From the Guidelines
Acute angle closure glaucoma is a serious eye emergency requiring immediate medical attention, and the initial treatment typically involves medications to lower intraocular pressure, followed by laser peripheral iridotomy to create a small hole in the iris, allowing fluid to flow properly, as recommended by the most recent guidelines 1. The condition occurs when the drainage angle in the eye suddenly becomes blocked, causing rapid pressure buildup that can damage the optic nerve and lead to vision loss if not treated promptly. Symptoms include severe eye pain, headache, blurred vision, seeing halos around lights, nausea, vomiting, and redness of the eye.
- Initial treatment involves medications to lower intraocular pressure, including:
- Eye drops such as timolol 0.5% (one drop in the affected eye), brimonidine 0.2% (one drop), and pilocarpine 2% (one drop every 15 minutes for four doses)
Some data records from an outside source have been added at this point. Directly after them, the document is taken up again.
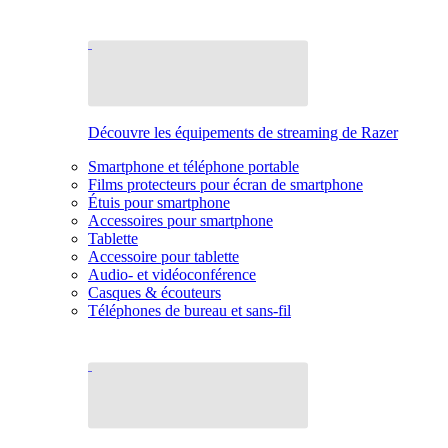
Découvre les équipements de streaming de Razer
Smartphone et téléphone portable
Films protecteurs pour écran de smartphone
Étuis pour smartphone
Accessoires pour smartphone
Tablette
Accessoire pour tablette
Audio- et vidéoconférence
Casques & écouteurs
Téléphones de bureau et sans-fil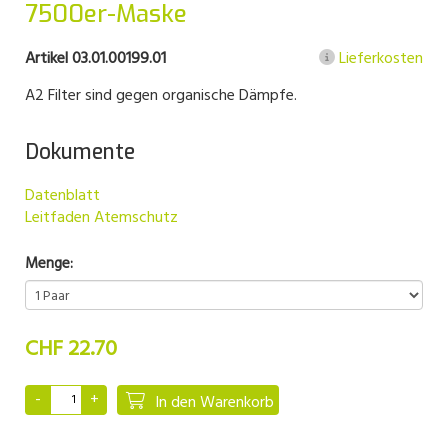
7500er-Maske
Artikel 03.01.00199.01
Lieferkosten
A2 Filter sind gegen organische Dämpfe.
Dokumente
Datenblatt
Leitfaden Atemschutz
Menge:
CHF 22.70
In den Warenkorb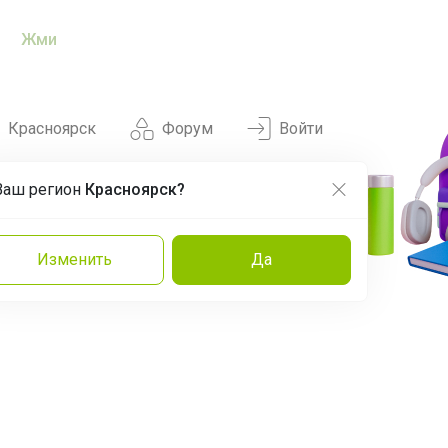
Жми
Красноярск
Форум
Войти
Ваш регион
Красноярск?
Нравится
Заказы
Изменить
Да
и
Команда
Торговые марки
Эксперты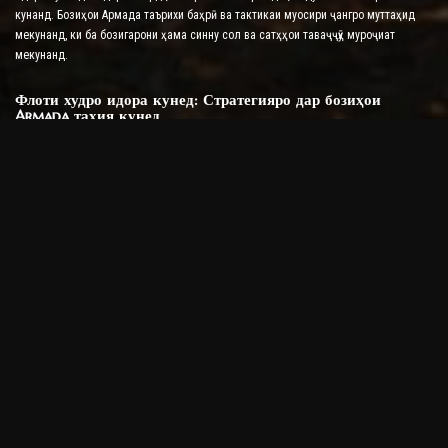
кунанд. Бозиҳои Армада таърихи баҳрӣ ва тактикаи муосири ҷангро муттаҳид
мекунанд, ки ба бозигарони ҳама синну сол ва сатҳҳои таваҷҷӯҳ муроҷиат
мекунанд.
Флоти худро идора кунед: Стратегияро дар бозиҳои
Armada таҳия кунед
Калиди муваффақият дар бозиҳои Армада ин идора кардани флоти худ ва
таҳияи тактикаи олӣ бар зидди душманони шумост. Бозингарон метавонанд
намудҳои киштиҳоро интихоб кунанд, таҷҳизоти худро мустаҳкам кунанд ва
нақшаҳои муфассалро барои мағлуб кардани душманони худ дар сенарияҳои
гуногуни ҷанг созанд. Ҳар як киштӣ қобилиятҳо ва мушкилоти беназир дорад, аз
ин рӯ ҳар як вохӯрӣ қобилияти тафаккури стратегии бозигаронро месанҷад.
Амиқии тактикӣ дар бозиҳои Армада
Бозиҳои Армада ба бозигарон доираи васеи имконоти стратегиро пешниҳод
мекунанд, аз ҷумла на танҳо ҳамла, балки муҳофизат, гузаронидани разведка
ва ташкили иттифоқҳо. Ҷустуҷӯи нуқтаҳои заиф аз душман бо истифода аз
диаграммаҳои баҳрӣ, табдил додани шароити обу ҳаво ба нафъи худ ва анҷом
додани манёврҳои дуруст дар сурати бархӯрд аз унсурҳои аслии бозиҳо дар ин
категория мебошанд.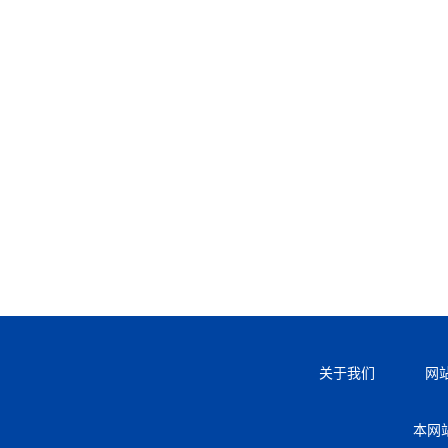
关于我们
网
本网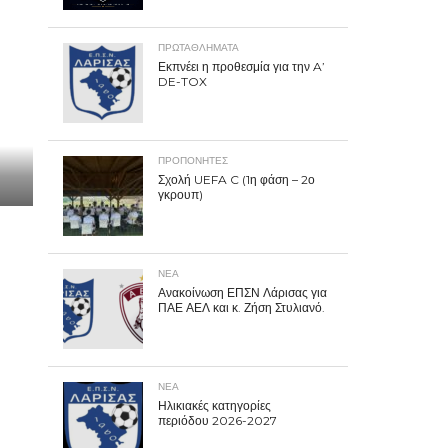
ΠΡΩΤΑΘΛΉΜΑΤΑ
Εκπνέει η προθεσμία για την A’
DE-TOX
ΠΡΟΠΟΝΗΤΈΣ
Σχολή UEFA C (1η φάση – 2ο
γκρουπ)
ΝΕΑ
Ανακοίνωση ΕΠΣΝ Λάρισας για
ΠΑΕ ΑΕΛ και κ. Ζήση Στυλιανό.
ΝΕΑ
Ηλικιακές κατηγορίες
περιόδου 2026-2027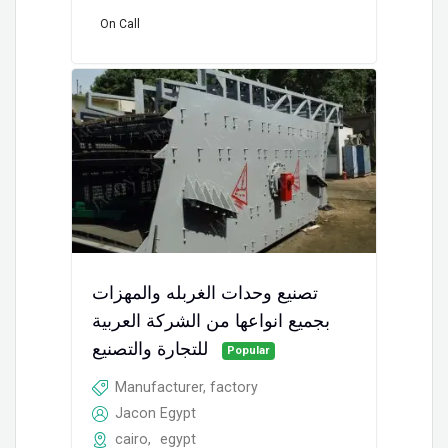
On Call
تصنيع وحدات الغربله والمهزات
بجميع انواعها من الشركة العربية
للتجارة والتصنيع
Popular
Manufacturer, factory
Jacon Egypt
cairo
,
egypt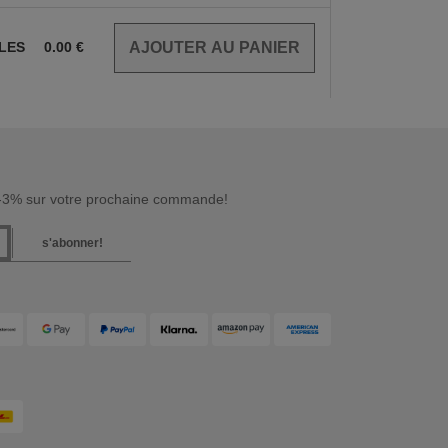
CLES
0.00
€
 -3% sur votre prochaine commande!
s'abonner!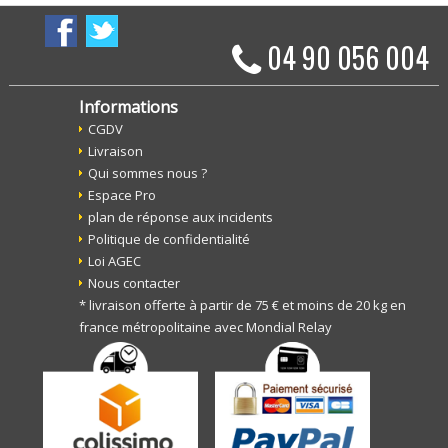
04 90 056 004
Informations
CGDV
Livraison
Qui sommes nous ?
Espace Pro
plan de réponse aux incidents
Politique de confidentialité
Loi AGEC
Nous contacter
* livraison offerte à partir de 75 € et moins de 20 kg en
france métropolitaine avec Mondial Relay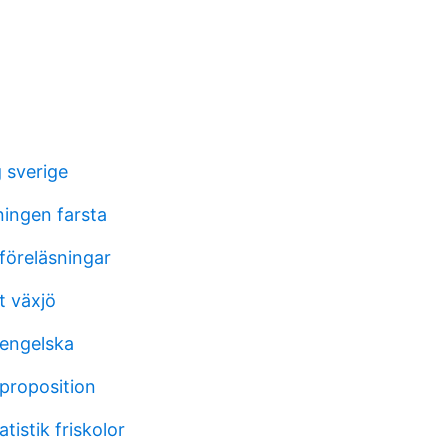
 sverige
ningen farsta
föreläsningar
 växjö
 engelska
proposition
tistik friskolor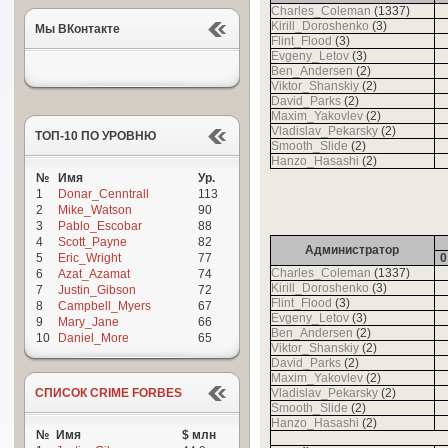
Charles_Coleman
(1337)
Kirill_Doroshenko
(3)
Мы ВКонтакте
Flint_Flood
(3)
Evgeny_Letov
(3)
Ben_Andersen
(2)
Viktor_Shanskiy
(2)
David_Parks
(2)
Maxim_Yakovlev
(2)
Vladislav_Pekarsky
(2)
ТОП-10 ПО УРОВНЮ
Smooth_Slide
(2)
Hanzo_Hasashi
(2)
№
Имя
Ур.
1
Donar_Cenntrall
113
2
Mike_Watson
90
3
Pablo_Escobar
88
4
Scott_Payne
82
Администратор
5
Eric_Wright
77
0
Charles_Coleman
(1337)
6
Azat_Azamat
74
Kirill_Doroshenko
(3)
7
Justin_Gibson
72
Flint_Flood
(3)
8
Campbell_Myers
67
Evgeny_Letov
(3)
9
Mary_Jane
66
Ben_Andersen
(2)
10
Daniel_More
65
Viktor_Shanskiy
(2)
David_Parks
(2)
Maxim_Yakovlev
(2)
СПИСОК CRIME FORBES
Vladislav_Pekarsky
(2)
Smooth_Slide
(2)
Hanzo_Hasashi
(2)
№
Имя
$ млн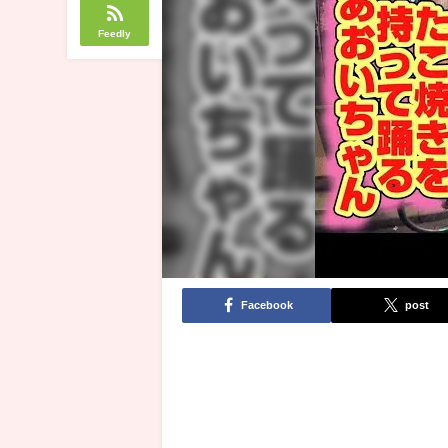
Feedly
Facebook
post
- Oral or intravenous medications, including acetazolamide 500mg orally or IV, followed by 250mg four times daily, and osmotic agents like mannitol 1-2g/kg IV over 45 minutes in severe cases
- Once the pressure is controlled, laser peripheral iridotomy is usually performed to create a small hole in the iris, allowing fluid to flow properly, as it has a favorable risk-benefit ratio and can prevent or retard the formation of peripheral anterior synechiae (PAS) 1. The unaffected eye often receives preventive treatment as well, since there's a high risk of developing the condition in both eyes. This condition occurs because the iris bulges forward, blocking the drainage angle where fluid normally exits the eye, and is more common in farsighted individuals, those of Asian or Inuit descent, and older adults, particularly women.
- The clinical objectives for managing acute angle closure glaucoma include:
- Identifying patients who currently have or are at risk of developing primary angle closure glaucoma (PACG) or acute angle-closure crisis (AACC) by using gonioscopy
- Successfully managing AACC
- Preventing or reversing angle closure by using laser iridotomy and/or iridoplasty when indicated, and by using incisional iridectomy when necessary to alleviate pupillary block 1.
From the FDA Drug Label
For adjunctive treatment of: ... preoperatively in acute angle-closure glaucoma where delay of surgery is desired in order to lower intraocular pressure. The preferred dosage is 250 mg every four hours, although some cases have responded to 250 mg twice daily on short-term therapy In some acute cases, it may be more satisfactory to administer an initial dose of 500 mg followed by 125 or 250 mg every four hours depending on the individual case.
Acetazolamide is used for the adjunctive treatment of acute angle-closure glaucoma. The dosage may vary from 250 mg every four hours to an initial dose of 500 mg followed by 125 or 250 mg every four hours depending on the individual case 2, 2.
From the Research
Definition and Causes of Acute Angle Closure Glaucoma
- Acute angle closure glaucoma is a sight-threatening situation characterized by a sudden and marked rise in intraocular pressure (IOP) due to obstruction of aqueous humour outflow 3.
- The most common primary cause is a pupillary block in patients with pre-existing narrow angles, such as those who are long-sighted 4.
- Secondary causes of angle closure include the use of commonly prescribed medications, such as sympathomimetics and beta agonists 5.
Symptoms and Diagnosis
- Symptoms of acute angle closure glaucoma include sudden onset of red eye associated with pupillary dilation, dull pain, and headache 4.
- Basic examination of the eye should include assessment of the anterior segment with a bright light, measurement of intraocular pressure, and a full neurological exam 4.
- A detailed interrogation is essential to exclude other possible confounding disorders that present similarly, especially those originating in the CNS 4.
Treatment and Management
- Immediate treatment must be initiated whenever there is high clinical suspicion of acute angle closure, with the administration of systemic ocular hypotensive therapy to prevent damage to the optic nerve and limit visual loss 4.
- The hypotensive effect of intramuscular or intravenous acetazolamide with frequent instillation of pilocarpine can be effective in treating acute closed-angle glaucoma 6.
- Topical timolol alone may not be effective enough to control the intraocular pressure in acute closed-angle glaucoma, but a good hypotensive effect can be seen when topical timolol is followed by pilocarpine 6.
- Prophylactic laser iridotomy should be performed at the earliest possible juncture to prevent acute angle closure glaucoma in the fellow eye 7.
High-Risk Groups and Prevention
- Critical care patients are at particular risk for the development of acute angle closure glaucoma due to the use of predisposing medications and sedation, which can lead to delayed diagnosis 5.
- A high index of suspicion is required to diagnose acute angle closure glaucoma in sedated patients 5.
- Awareness should be raised to identify secondary causes of angle closure, including the use of commonly prescribed medications 4.